The answer is every line of the records that holds the word "Mumbai", copied in full.

*** Opening SOURCE DATA ***

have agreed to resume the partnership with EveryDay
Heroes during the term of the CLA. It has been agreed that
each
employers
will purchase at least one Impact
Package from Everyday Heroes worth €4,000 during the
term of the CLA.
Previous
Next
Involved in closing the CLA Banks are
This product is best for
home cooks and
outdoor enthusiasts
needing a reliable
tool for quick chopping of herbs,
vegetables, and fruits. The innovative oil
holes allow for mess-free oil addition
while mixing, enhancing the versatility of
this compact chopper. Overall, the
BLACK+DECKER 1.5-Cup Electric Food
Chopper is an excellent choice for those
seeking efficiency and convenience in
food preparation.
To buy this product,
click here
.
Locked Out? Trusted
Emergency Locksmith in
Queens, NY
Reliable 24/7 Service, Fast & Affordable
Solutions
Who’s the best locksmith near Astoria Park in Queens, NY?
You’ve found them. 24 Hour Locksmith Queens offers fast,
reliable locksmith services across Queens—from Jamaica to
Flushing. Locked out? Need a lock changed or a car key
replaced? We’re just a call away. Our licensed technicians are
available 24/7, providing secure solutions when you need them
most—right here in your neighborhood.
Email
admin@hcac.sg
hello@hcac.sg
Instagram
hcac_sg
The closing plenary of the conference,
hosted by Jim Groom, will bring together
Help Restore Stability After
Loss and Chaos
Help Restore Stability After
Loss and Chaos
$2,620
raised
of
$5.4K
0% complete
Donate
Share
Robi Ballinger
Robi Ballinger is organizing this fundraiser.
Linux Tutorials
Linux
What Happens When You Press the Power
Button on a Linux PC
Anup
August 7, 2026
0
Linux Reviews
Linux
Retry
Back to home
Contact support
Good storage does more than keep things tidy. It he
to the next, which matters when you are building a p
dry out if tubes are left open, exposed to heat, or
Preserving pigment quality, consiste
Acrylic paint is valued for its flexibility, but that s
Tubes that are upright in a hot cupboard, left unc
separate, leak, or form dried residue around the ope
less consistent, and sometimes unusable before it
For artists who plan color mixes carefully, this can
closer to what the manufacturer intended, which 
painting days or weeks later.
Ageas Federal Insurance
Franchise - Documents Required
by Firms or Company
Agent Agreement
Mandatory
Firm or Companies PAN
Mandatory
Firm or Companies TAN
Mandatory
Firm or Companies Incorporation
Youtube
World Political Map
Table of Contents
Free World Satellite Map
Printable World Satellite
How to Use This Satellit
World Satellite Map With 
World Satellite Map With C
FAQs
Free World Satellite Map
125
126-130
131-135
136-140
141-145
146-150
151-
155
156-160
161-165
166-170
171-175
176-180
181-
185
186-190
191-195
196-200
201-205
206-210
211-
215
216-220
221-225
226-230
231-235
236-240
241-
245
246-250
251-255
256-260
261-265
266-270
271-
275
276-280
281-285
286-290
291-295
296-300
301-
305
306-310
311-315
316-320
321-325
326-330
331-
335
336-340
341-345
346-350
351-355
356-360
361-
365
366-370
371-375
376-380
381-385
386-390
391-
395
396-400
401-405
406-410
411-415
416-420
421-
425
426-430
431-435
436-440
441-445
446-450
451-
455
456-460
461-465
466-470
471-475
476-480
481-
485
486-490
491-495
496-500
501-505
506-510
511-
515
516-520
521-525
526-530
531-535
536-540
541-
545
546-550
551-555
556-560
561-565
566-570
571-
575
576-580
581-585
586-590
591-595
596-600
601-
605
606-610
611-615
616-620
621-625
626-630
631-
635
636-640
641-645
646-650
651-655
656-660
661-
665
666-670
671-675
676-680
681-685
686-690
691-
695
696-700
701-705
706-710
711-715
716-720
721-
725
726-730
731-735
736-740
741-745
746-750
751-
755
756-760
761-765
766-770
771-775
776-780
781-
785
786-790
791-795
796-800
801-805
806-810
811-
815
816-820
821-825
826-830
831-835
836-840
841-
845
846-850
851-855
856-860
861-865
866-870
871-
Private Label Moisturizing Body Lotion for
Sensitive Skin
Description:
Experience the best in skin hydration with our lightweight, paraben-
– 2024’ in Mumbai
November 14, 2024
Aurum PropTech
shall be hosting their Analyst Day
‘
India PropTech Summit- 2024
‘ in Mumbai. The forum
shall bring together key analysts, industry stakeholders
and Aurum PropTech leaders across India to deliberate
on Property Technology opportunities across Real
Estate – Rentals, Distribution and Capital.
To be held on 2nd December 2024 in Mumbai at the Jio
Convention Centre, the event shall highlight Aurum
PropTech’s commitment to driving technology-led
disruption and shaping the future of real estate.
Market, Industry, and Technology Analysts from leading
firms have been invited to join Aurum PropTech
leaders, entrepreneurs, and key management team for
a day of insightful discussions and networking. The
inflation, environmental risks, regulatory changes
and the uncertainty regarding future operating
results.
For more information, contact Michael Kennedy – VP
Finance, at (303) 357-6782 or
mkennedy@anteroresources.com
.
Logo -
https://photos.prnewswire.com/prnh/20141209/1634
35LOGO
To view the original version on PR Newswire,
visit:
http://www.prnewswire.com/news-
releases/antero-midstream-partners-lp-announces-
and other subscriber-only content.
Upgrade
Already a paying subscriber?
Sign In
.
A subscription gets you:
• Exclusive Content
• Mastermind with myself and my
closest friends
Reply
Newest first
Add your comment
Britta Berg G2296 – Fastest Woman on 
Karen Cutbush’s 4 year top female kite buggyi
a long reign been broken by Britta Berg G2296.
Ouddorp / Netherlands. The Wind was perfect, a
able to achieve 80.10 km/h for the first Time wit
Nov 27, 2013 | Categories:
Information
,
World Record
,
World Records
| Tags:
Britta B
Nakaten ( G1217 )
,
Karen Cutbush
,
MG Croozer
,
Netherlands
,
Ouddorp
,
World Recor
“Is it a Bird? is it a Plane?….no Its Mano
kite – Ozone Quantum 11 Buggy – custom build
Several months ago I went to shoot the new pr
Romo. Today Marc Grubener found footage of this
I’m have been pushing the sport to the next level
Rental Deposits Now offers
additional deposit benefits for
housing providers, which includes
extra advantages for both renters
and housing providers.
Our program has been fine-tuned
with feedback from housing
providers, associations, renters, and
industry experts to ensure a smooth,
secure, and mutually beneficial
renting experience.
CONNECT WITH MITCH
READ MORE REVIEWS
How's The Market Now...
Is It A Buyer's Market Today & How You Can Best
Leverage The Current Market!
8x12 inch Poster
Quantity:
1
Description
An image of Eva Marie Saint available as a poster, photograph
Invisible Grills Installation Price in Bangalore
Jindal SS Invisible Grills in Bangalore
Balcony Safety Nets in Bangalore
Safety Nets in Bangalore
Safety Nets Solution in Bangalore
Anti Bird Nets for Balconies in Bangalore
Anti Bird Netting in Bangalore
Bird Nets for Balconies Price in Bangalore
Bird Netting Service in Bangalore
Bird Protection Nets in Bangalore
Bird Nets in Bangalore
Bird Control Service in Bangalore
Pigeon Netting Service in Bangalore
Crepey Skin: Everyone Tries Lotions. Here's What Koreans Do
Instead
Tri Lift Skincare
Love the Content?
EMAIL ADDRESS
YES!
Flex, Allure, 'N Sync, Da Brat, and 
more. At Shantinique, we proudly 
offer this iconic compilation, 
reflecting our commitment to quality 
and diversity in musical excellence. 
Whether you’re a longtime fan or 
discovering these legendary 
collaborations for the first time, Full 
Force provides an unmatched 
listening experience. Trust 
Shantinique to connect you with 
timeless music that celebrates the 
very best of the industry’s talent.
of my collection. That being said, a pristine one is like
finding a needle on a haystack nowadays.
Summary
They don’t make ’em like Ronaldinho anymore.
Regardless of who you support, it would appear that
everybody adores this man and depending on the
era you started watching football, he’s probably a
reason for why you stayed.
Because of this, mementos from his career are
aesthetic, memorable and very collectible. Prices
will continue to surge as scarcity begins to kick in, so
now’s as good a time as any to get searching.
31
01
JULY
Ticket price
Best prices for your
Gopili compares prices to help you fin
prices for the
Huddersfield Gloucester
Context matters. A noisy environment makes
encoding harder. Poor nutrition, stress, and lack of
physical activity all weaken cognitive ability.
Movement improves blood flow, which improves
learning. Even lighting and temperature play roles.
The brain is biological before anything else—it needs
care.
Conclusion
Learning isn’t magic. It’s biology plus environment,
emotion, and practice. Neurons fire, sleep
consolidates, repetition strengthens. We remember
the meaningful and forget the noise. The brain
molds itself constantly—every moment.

*** Closing SOURCE DATA ***

# EXPECTED OUTPUT
– 2024’ in Mumbai
‘ in Mumbai. The forum
To be held on 2nd December 2024 in Mumbai at the Jio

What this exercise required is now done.